Başta resim, heykel, tasarım ve fotoğrafçılık olmak üzere birçok sanat dalıyla yakından ilgilenen Munari’nin Kare Daire Üçgen gibi çalışmaları yazarın İkinci Dünya Savaşı sonrasında odaklandığı tasarımcılık düşüncesinin bir parçası olarak değerlendirilebilir. 1907 doğumlu yazar peş peşe gelen dünya savaşları ile yıpranmış bir Avrupa’da doğup yetişmiş, birçok acıya yaşamı boyunca tanık olmuştur. Gerek çevresindeki sanat muhiti gerekse sosyal sınıf, zaman içerisinde değişmiş, o da kendi yolunu bulurken birçok durakta/noktada soluklanmıştır.

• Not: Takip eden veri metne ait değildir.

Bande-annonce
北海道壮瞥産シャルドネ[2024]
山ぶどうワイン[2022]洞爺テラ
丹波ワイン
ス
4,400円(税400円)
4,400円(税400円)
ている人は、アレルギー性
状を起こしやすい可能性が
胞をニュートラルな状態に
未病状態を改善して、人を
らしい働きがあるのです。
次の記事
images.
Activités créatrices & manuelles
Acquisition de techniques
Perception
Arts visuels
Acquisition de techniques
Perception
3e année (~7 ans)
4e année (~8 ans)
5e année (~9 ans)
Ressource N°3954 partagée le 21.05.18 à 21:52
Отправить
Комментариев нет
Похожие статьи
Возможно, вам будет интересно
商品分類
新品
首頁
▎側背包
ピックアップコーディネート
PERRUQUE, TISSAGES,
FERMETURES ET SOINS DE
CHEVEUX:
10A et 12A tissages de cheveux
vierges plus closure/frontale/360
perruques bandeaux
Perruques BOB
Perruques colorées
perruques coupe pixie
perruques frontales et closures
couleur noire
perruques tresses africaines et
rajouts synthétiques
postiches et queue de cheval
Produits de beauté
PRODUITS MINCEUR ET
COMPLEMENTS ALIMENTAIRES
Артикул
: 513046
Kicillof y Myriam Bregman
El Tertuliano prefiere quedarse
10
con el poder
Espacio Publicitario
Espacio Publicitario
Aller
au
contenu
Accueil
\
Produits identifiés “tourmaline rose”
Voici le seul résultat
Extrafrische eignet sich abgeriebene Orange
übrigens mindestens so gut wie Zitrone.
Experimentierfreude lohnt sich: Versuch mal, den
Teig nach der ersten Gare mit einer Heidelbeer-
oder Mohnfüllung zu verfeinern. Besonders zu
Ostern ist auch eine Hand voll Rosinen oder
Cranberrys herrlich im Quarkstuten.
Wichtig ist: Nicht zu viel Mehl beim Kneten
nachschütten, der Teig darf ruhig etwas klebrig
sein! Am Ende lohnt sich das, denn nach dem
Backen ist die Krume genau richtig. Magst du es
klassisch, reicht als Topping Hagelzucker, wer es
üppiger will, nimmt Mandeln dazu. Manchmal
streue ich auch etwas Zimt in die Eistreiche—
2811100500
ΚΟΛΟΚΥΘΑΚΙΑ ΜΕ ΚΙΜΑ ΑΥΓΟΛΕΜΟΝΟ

Bu nedenle Kare Daire Üçgen’e Munari’nin birçok farklı yönünü iç içe geçiren, bütünlüklü bir kitap olarak yaklaşmak da mümkündür. Munari’nin sanatçı ve tasarımcı kimliğine paralel bir şekilde araştırmacı ve eğitmen kimliği de bu noktada kendisini göstermiştir.
Munari, kitap boyunca bir tasarımcı olarak hareket ederken ele aldığı geometrik formların zaman içerisinde nasıl kullanıldığını da metinsel olarak ortaya koyar. Yazar, bunu yaparken hem tarihsel süreçten hem de bir tasarım tarihinden söz eder. Her bir formun sanatsal serüven içerisinde üstlendiği belirli anlamlar/misyonlar/görevler vardır. Bunu her biri zaman zaman salt kendi içerisinde zaman zamansa farklı formlarla iç içe geçerek yapar. Kare, bazen sadece karedir; bazen ise üçgen veya daire gibi farklı geometrik biçimlerle iç içe geçerek ortaya farklı formlar çıkarır. Nihayetinde yalnız olmak da başka geometrik şekillerle iç içe geçmek de bu formların doğasında vardır. Munari kitap boyunca bu düşüncenin altını çizerken bunu sanat ve tasarım tarihinden farklı örneklerle ortaya koymaya çalışır. Bütün bir kitabın yönelimi ortaya koyan temel düşünce de budur. Geometri, her şeyin merkezinde yer alan temel başlıklardan biri olarak sanatın, tasarımın, güncelin içinde de kendisine özel bir alan inşa etmiştir ve bu alan, Munari’nin düşüncesiyle açıkça ortaya konulmalıdır.
Bruno Munari’nin geçtiğimiz günlerde Türkçe yayımlanan Kare Daire Üçgen başlıklı kitabı, gerek kitabın bir tasarım nesnesi olarak nasıl farklı bir değere bürünebileceğini, gerekse farklı okuma biçimlerinin de olabileceğini okura hatırlatan özel ve sıra dışı bir kitap olarak değerlendirilebilir.